人類とお金の歴史をみてみると、古代からお金として通用していたものはには、今では考えられない様々なかたちがあったことがわかります。

「貨幣」というお金のかたちが登場する前の原始狩猟時代には、動物の皮や骨、大きな石や貝殻などがお金の代わりの役目をしていました。

生活の中に家畜としての動物が入ってくるようになると、古代ゲルマン社会のように、家畜の牛がお金として扱われるようになっていきました。

こうしたお金は「物品貨幣」と呼ばれます。

つまり、その部族社会の中で価値が認められているモノが、お金として使われていたわけです。

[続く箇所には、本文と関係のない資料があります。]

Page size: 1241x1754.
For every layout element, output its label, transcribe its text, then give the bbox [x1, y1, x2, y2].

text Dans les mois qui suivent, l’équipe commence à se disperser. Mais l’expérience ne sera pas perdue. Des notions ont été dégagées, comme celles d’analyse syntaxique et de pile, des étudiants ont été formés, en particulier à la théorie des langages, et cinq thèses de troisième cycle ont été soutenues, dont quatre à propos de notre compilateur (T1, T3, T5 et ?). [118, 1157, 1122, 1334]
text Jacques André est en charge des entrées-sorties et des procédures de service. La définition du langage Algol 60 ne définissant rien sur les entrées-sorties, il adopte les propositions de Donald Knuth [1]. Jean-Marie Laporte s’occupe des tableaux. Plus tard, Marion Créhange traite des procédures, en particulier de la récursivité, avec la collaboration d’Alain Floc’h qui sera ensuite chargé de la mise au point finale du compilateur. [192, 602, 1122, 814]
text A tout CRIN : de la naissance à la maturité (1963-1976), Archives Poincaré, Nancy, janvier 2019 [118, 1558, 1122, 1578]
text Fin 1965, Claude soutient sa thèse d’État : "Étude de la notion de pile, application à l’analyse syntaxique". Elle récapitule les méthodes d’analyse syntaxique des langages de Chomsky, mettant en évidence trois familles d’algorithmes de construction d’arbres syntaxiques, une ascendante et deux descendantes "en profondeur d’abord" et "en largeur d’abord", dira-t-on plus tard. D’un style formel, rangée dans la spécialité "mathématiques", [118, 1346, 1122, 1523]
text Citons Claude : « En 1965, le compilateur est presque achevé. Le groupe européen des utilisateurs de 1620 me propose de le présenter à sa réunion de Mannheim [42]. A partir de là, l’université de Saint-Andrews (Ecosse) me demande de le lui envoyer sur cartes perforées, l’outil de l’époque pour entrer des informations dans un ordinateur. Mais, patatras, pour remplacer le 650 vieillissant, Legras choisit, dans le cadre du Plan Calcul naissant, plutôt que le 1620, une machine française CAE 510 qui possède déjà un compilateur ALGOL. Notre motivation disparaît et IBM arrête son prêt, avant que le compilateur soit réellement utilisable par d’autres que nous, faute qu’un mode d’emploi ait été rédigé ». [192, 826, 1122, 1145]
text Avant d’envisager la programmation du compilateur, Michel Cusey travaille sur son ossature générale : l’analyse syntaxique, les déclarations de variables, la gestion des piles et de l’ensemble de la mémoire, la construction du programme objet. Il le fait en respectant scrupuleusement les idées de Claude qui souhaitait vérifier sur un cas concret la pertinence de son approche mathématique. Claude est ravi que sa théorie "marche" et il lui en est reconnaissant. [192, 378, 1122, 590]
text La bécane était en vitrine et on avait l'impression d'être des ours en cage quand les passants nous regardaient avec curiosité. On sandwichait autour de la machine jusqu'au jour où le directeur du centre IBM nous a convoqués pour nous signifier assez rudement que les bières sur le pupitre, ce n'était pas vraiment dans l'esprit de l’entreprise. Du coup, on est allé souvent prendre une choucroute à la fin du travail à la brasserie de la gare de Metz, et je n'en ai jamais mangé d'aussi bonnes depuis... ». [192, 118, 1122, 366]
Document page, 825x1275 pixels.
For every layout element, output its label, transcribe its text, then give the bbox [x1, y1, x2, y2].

ありとあらゆるものが物品貨幣として使用されてきたなかでもっとも長く使用されていたものは宝貝の貝殻だといわれています。

宝貝は、日本では別名「小安貝」と呼ばれている小さな貝で、丈夫で数えやすく、偽造しにくいことから、古代中国や10世紀のインド、17世紀のタイ、19世紀のアフリカでも使われていました。


マネーという言葉の語源

お金、つまり「マネー」という言葉の語源は、どこからきているのかというと、ローマ神話において、最高神ジュピターの妻の名はユノ・モネタといいました。

ユノ・モネタは女性の守り神として、結婚、出産、母性を司るだけでなく、豊穣の女神、お金の母としての役割を果たしていたのです。
「マネー」という言葉の語源は、この女神モネタからきています。

そして「鋳造」や「硬貨」とう意味のラテン語の「moneta」。
それが伝わっていくうちに変化し、やがて英語の「money」になったというわけです。


世界最古のお金

これまでに発見されている最古の鋳造貨幣といえば、紀元前7世紀頃リディア王国で作られた「エレクトロン・コイン」だといわれています。
エレクトロン・コインは金と銀の自然合金の貨幣です。

ギリシャのヘロドトスの「歴史」には、リディア人のことを
「彼らは、金、銀を貨幣に鋳造し、小売りに使用したとされている最初の人々」
と記しています。
さらに「リディアの若い女性はみな売春をし、それによって結婚の持参金を手に入れる」
と、驚くべき記述も残しています。

エレクトロン貨幣は、卵型のでこぼこした金属のかたまりです。
大型のものから小型のものまで、それぞれ一定の重量が定められていました。
この価値の貨幣の価値を示す「重さ」を、エレクトロンの表面に打刻することで、貨幣の規格化がはじまったのです。

そして、重量を保証した人物を示すために、リディア王の紋章であるライオン頭部の紋章が刻印されました。
貨幣に刻まれた王家の紋章が人民の中に流布することで、王は宮廷の奥に居ながらにして、王権を誇示することができたというわけです。
さらに、お金を発行して他国に受け入れさせると、お金の発行者は貨幣鋳造税を課し、莫大な利益を得ることができました。

リディアをお手本に、貨幣の鋳造はギリシャ世界に広がり、ヨーロッパ全体に広まりました。
その硬貨の実物が、紀元前560年に建てられたエフェソスの神殿の土台から出土していますが、これらは女神アルテミスへの捧げものとして埋められたものなのです。

英語の「Croesus」には「富豪」や「大金持ち」の意味がありますが、これはリディア王国の最後の王クロイソスの名前が由来になっています。

当時のリディア王国は、領土の川や鉱山から金と銀のエレクトロンの自然合金を産出しており、巨大な富を得ていたのです。
今でも、「クロイソスのような大金持ち」という表現が使われているほど、クロイソス王は富と権力の象徴として伝説的な存在でありました。